Security Considerations

Follow these security guidelines when assigning roles:

  • Only a limited number of users should have Super Administrator privileges.

  • Avoid assigning multiple high-privilege roles to the same user unless necessary.

  • Remove roles immediately when users change responsibilities.

  • Periodically review role assignments for compliance.

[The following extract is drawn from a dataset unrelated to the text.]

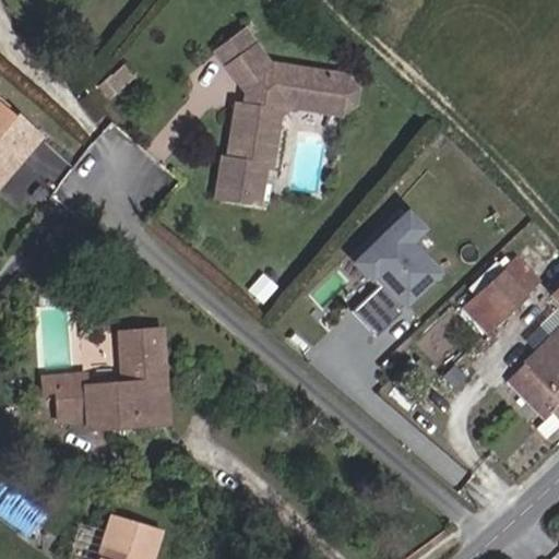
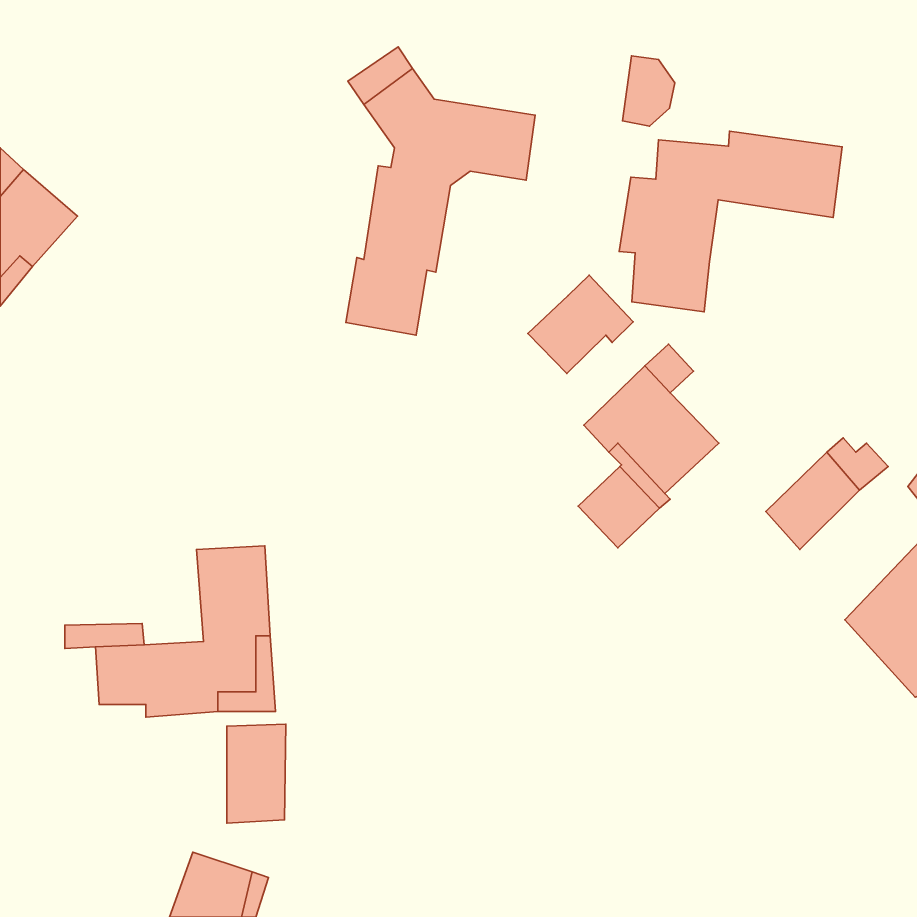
building: [321,70,353,112] -> [623,56,675,126]
building: none -> [619,131,842,312]
building: none -> [528,275,633,373]
building: none -> [227,724,286,823]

Regular audits of role assignments are recommended.

Verifying Assigned Roles

To confirm the role assignment:
  1. Click Users.
  2. Select the user.
  3. Click Role mapping.
Access Behaviour
Role Access Level
Super Administrator Full platform access
System Administrator Tenant configuration, user management, RBAC
Policy Manager Policy configuration and incident qualification
Incident Manager Incident handling and reporting
Auditor Read-only access

Future: Departmental Segmentation

The following roles may later require department-level restrictions:
  • Policy Manager
  • Incident Manager
Example structure:
Policy Managers
 ├── Finance
 ├── HR
 └── IT
Access filtering would be handled by:
  • group membership
  • user attributes
  • application-level permissions

Troubleshooting

  1. User Cannot Access a Feature
    Verify:
    • The correct role is assigned to the user.
    • The role appears under Role mapping in the user profile.
    • The user has logged out and logged in again.
  2. Role Not Visible
    Check:
    • The role exists under Realm Roles.
    • The administrator has sufficient permissions to assign roles.
  3. Permissions Still Missing
    In some cases the application caches authorization data. Ask the user to:
    • log out
    • clear session
    • log in again

Best Practices

  1. Use Groups Instead of Direct Roles: Group-based assignment simplifies administration.
  2. Limit Super Administrator Access: Only a minimal number of users should have this role.
  3. Assign One Primary Role Per User: Multiple roles should only be used when required.
  4. Periodically Review Access: Administrators should regularly review role assignments.